* [What needs to be done]:
Carry on the travel account of the bus trip from Split to Dubrovnik, starting right after its last sentence.

* [Passage shown]:
Dripping with Pearls

Dubrovnik (1 – 3 June 2013)

After a short morning walk around old Split one last time on 31 May, it was time to leave for the grand finale of our grand tour of Croatia. We were going to Dubrovnik.

It was a very long bus journey from Split. Was it a 5 hour ride? Anyway, it felt even longer than that because of this Irish guy (he said he was from Ireland) behind us who could not stop talking to the girl next to him, who seemed quite entertained, and unabashedly sharing his frequently unlearned opinion. He was also quite loud.

The road to Dubrovnik went through a tiny little stretch of Bosnia and Herzegovina, no more than 10 km wide. That meant that we had to get our passports checked twice within a short span of time (Irish guy did not seem too pleased with that). The little piece of land, Neum, gives Bosnia and Herzegovina access to the sea but cuts Croatia into two. I did get a kick out of being in a different country even if it was just for less than an hour for the driver to get a break. Things at the rest stop also did not seem cheaper than in Croatia but comparable. The ice cream stand charged 8 kunas or 1 euro per cone.

Bosnian coast at Neum

It was raining for much the bus journey but not when the bus pulled into the station in Dubrovnik in the late afternoon. We were therefore able to do the crazy thing of making the half an hour journey to the old city on foot. It would rain again during dinner and freeze our socks off. We were reminded of how lucky we were again by our landlord in Dubrovnik although thankfully he did not use the word “lucky”. The weather should be quite dry in Croatia that time of year.

* [Record excerpts]:
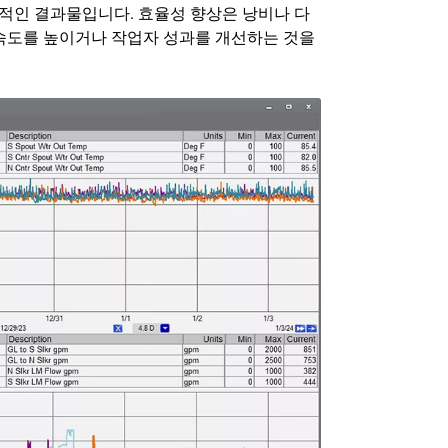
시적인 결과물입니다. 효율성 향상은 낭비나 다
 속도를 높이거나 작업자 성과를 개선하는 것을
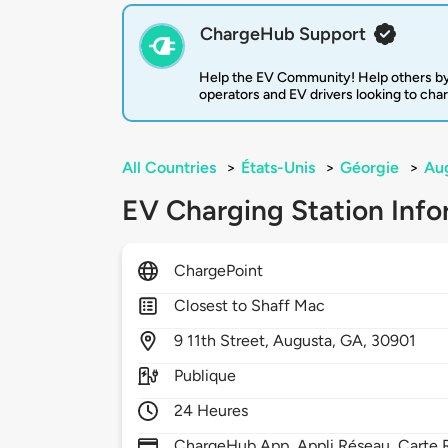
ChargeHub Support
Help the EV Community! Help others by
operators and EV drivers looking to cha
All Countries
>
États-Unis
>
Géorgie
>
Au
EV Charging Station Info
ChargePoint
Closest to Shaff Mac
9
11th Street,
Augusta,
GA,
30901
Publique
24 Heures
ChargeHub App, Appli Réseau, Carte R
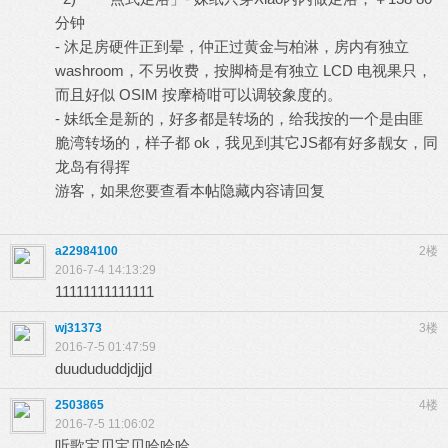
分钟
- 沐足房硬件正到晕，仲正过黄金与柏淋，房内有独立
washroom，不另收费，按脚椅是有独立 LCD 电视果只，
而且好似 OSIM 按摩椅咁可以调较象度的。
- 妹纸全是新的，好多都是转场的，给我按的一个是由匪
脆湾转场的，样子都 ok，我见到其它JS都有好多靓女，同
龙岛有得挥
游客，如果您要查看本帖隐藏内容请
回复
a22984100
2楼
2016-7-4 14:13:29
11111111111111
wj31373
3楼
2016-7-5 01:47:59
duudududdjdjjd
2503865
4楼
2016-7-5 11:06:02
听歌宝贝宝贝哈哈哈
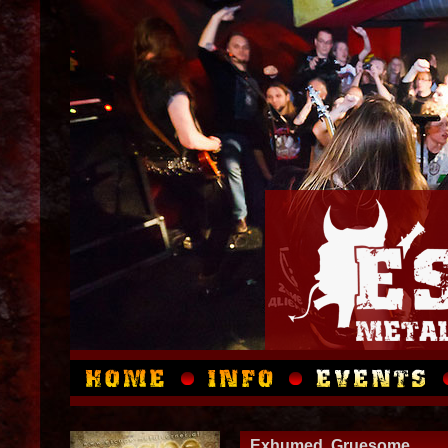
Exhumed, Gruesome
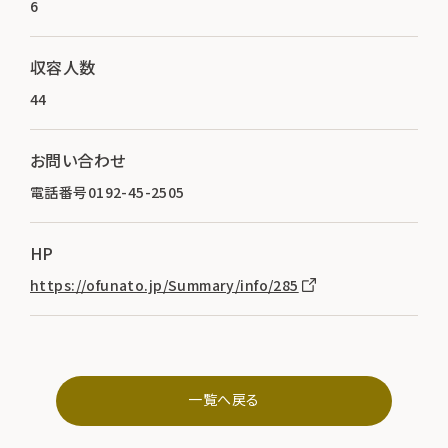
6
収容人数
44
お問い合わせ
電話番号0192-45-2505
HP
https://ofunato.jp/Summary/info/285
一覧へ戻る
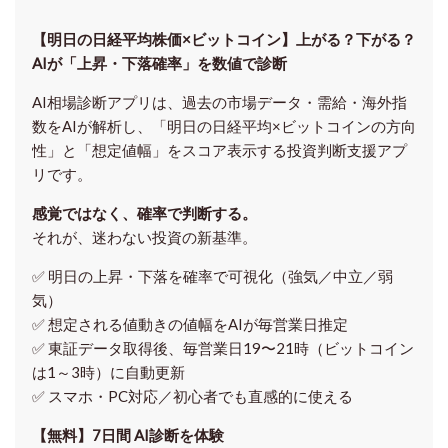
【明日の⽇経平均株価×ビットコイン】上がる？下がる？
AIが「上昇・下落確率」を数値で診断
AI相場診断アプリは、過去の市場データ・需給・海外指
数をAIが解析し、「明日の日経平均
×ビットコイン
の方向
性」と「想定値幅」をスコア表示する投資判断支援アプ
リです。
感覚ではなく、確率で判断する。
それが、迷わない投資の新基準。
✅ 明日の上昇・下落を
確率で可視化
（強気／中立／弱
気）
✅ 想定される値動きの
値幅をAIが毎営業日推定
✅ 東証データ取得後、
毎営業日19〜21時（ビットコイン
は1～3時）に自動更新
✅ スマホ・PC対応／
初心者でも直感的に使える
【無料】7日間 AI診断を体験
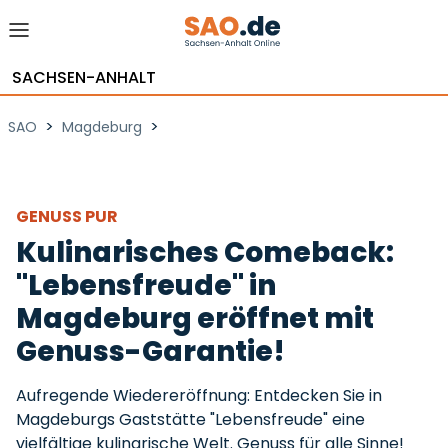
SACHSEN-ANHALT
>
>
SAO
Magdeburg
GENUSS PUR
Kulinarisches Comeback:
"Lebensfreude" in
Magdeburg eröffnet mit
Genuss-Garantie!
Aufregende Wiedereröffnung: Entdecken Sie in
Magdeburgs Gaststätte "Lebensfreude" eine
vielfältige kulinarische Welt. Genuss für alle Sinne!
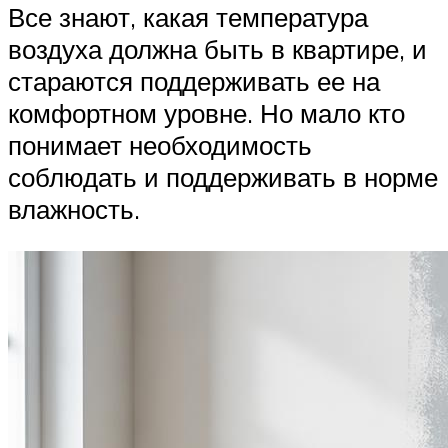
Все знают, какая температура
воздуха должна быть в квартире, и
стараются поддерживать ее на
комфортном уровне. Но мало кто
понимает необходимость
соблюдать и поддерживать в норме
влажность.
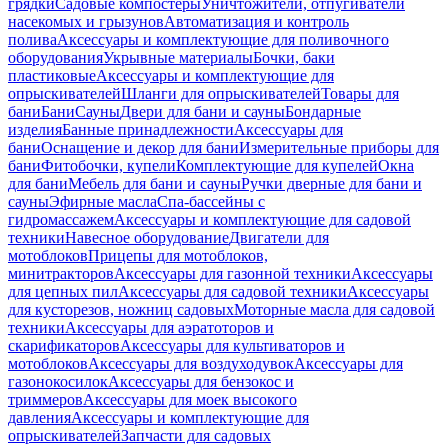
грядки
Садовые компостеры
Уничтожители, отпугиватели
насекомых и грызунов
Автоматизация и контроль
полива
Аксессуары и комплектующие для поливочного
оборудования
Укрывные материалы
Бочки, баки
пластиковые
Аксессуары и комплектующие для
опрыскивателей
Шланги для опрыскивателей
Товары для
бани
Бани
Сауны
Двери для бани и сауны
Бондарные
изделия
Банные принадлежности
Аксессуары для
бани
Оснащение и декор для бани
Измерительные приборы для
бани
Фитобочки, купели
Комплектующие для купелей
Окна
для бани
Мебель для бани и сауны
Ручки дверные для бани и
сауны
Эфирные масла
Спа-бассейны с
гидромассажем
Аксессуары и комплектующие для садовой
техники
Навесное оборудование
Двигатели для
мотоблоков
Прицепы для мотоблоков,
минитракторов
Аксессуары для газонной техники
Аксессуары
для цепных пил
Аксессуары для садовой техники
Аксессуары
для кусторезов, ножниц садовых
Моторные масла для садовой
техники
Аксессуары для аэратоторов и
скарификаторов
Аксессуары для культиваторов и
мотоблоков
Аксессуары для воздуходувок
Аксессуары для
газонокосилок
Аксессуары для бензокос и
триммеров
Аксессуары для моек высокого
давления
Аксессуары и комплектующие для
опрыскивателей
Запчасти для садовых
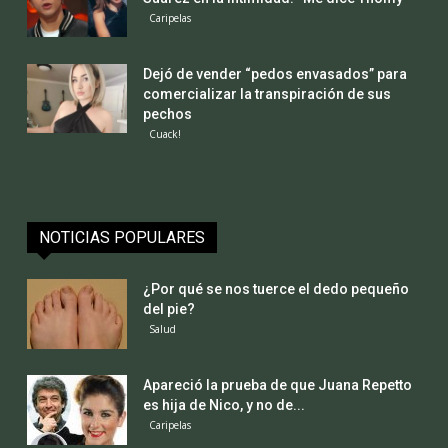
Caripelas
Dejó de vender “pedos envasados” para
comercializar la transpiración de sus
pechos
Cuack!
NOTICIAS POPULARES
¿Por qué se nos tuerce el dedo pequeño
del pie?
Salud
Apareció la prueba de que Juana Repetto
es hija de Nico, y no de...
Caripelas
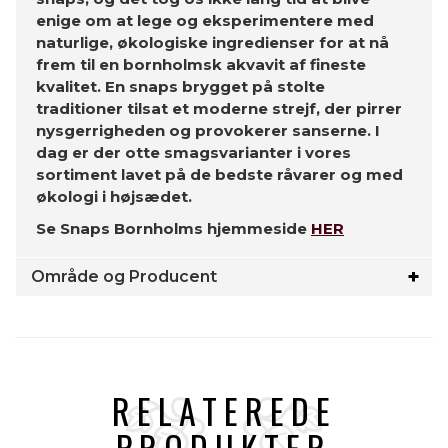
enige om at lege og eksperimentere med
naturlige, økologiske ingredienser for at nå
frem til en bornholmsk akvavit af fineste
kvalitet. En snaps brygget på stolte
traditioner tilsat et moderne strejf, der pirrer
nysgerrigheden og provokerer sanserne. I
dag er der otte smagsvarianter i vores
sortiment lavet på de bedste råvarer og med
økologi i højsædet.
Se Snaps Bornholms hjemmeside
HER
Område og Producent
RELATEREDE
PRODUKTER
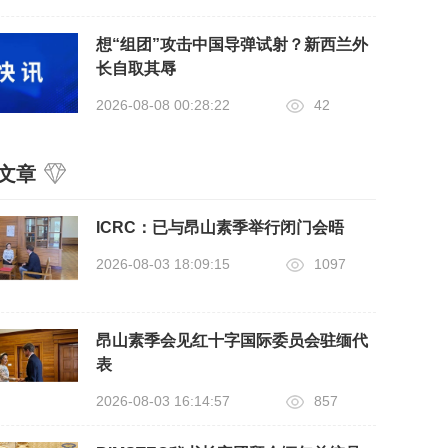
想“组团”攻击中国导弹试射？新西兰外
长自取其辱
2026-08-08 00:28:22
42
文章
ICRC：已与昂山素季举行闭门会晤
2026-08-03 18:09:15
1097
昂山素季会见红十字国际委员会驻缅代
表
2026-08-03 16:14:57
857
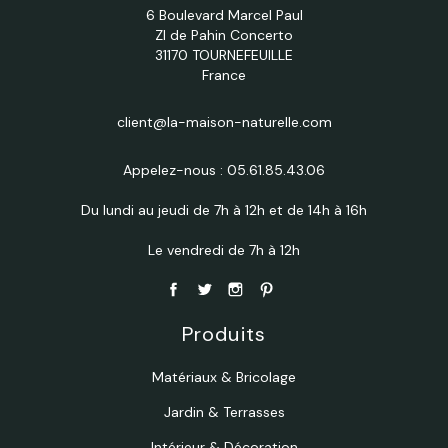
6 Boulevard Marcel Paul
ZI de Pahin Concerto
31170 TOURNEFEUILLE
France
client@la-maison-naturelle.com
Appelez-nous :
05.61.85.43.06
Du lundi au jeudi de 7h à 12h et de 14h à 16h
Le vendredi de 7h à 12h
Produits
Matériaux & Bricolage
Jardin & Terrasses
Intérieur & Décoration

* [Task answer]:
We were however very comforted by the wonderful apartment that we were renting in Dubrovnik. This was the best accommodation that we had had in Croatia, edging out the one in Split by just the width of a strand of hair. We even got our own bathroom in each of our bedrooms. Maybe that was why both of us were more impressed with this one than the one in Split.

Our first full day in Dubrovnik was on 1 June. It was somewhat amazing to me that I had been away from home for a month. This spoilt brat had survived 1 whole month away from his usual comforts at home! That was quite an incredible feat.

Dubrovnik, the pearl of the Adriatic, was really gorgeous. It was even more crowded than Split, and therefore really annoying that way. But it was not quite the same as the other cities on the Croatian coast. Dubrovnik had been the free Republic of Ragusa for a long time and was under Venetian sovereignty for a much shorter time than the other coastal cities. Maybe that did much to make it stand out today. E mentioned that everywhere else in Croatia should have been like Dubrovnik.

Our landlord had planned our itinerary for us. Our first day was going to be spent mostly on Lokrum, the island just off Dubrovnik, to get away from the cruise stopovers that would descend upon the city in hordes of an epic proportion that day (it was a Saturday). We would of course later discover that the city was crowded with or without the cruise stopovers. The second day we would go to Mljet. And the third day we would check out and then spend the day exploring the old city before boarding our ferry to Italy at night.

As it turned out however, “the best-laid schemes o’ mice an’ men gang aft agley”. The weather was a dark grey that first morning in the city and the winds were too strong for the boats to Lokrum. Even when the dark clouds disappeared later in the day and the sun came out strong and proud, the winds remained strong. We were stuck on the mainland with the incredible hordes.

To be fair though, the crowds were actually quite alright in many places in the city. At least in Dubrovnik when it got annoying, we were able to slip off down some alley into quieter areas.

No one around!

However, if one wants to see the must-see sites of Dubrovnik, one must jostle with the crowd.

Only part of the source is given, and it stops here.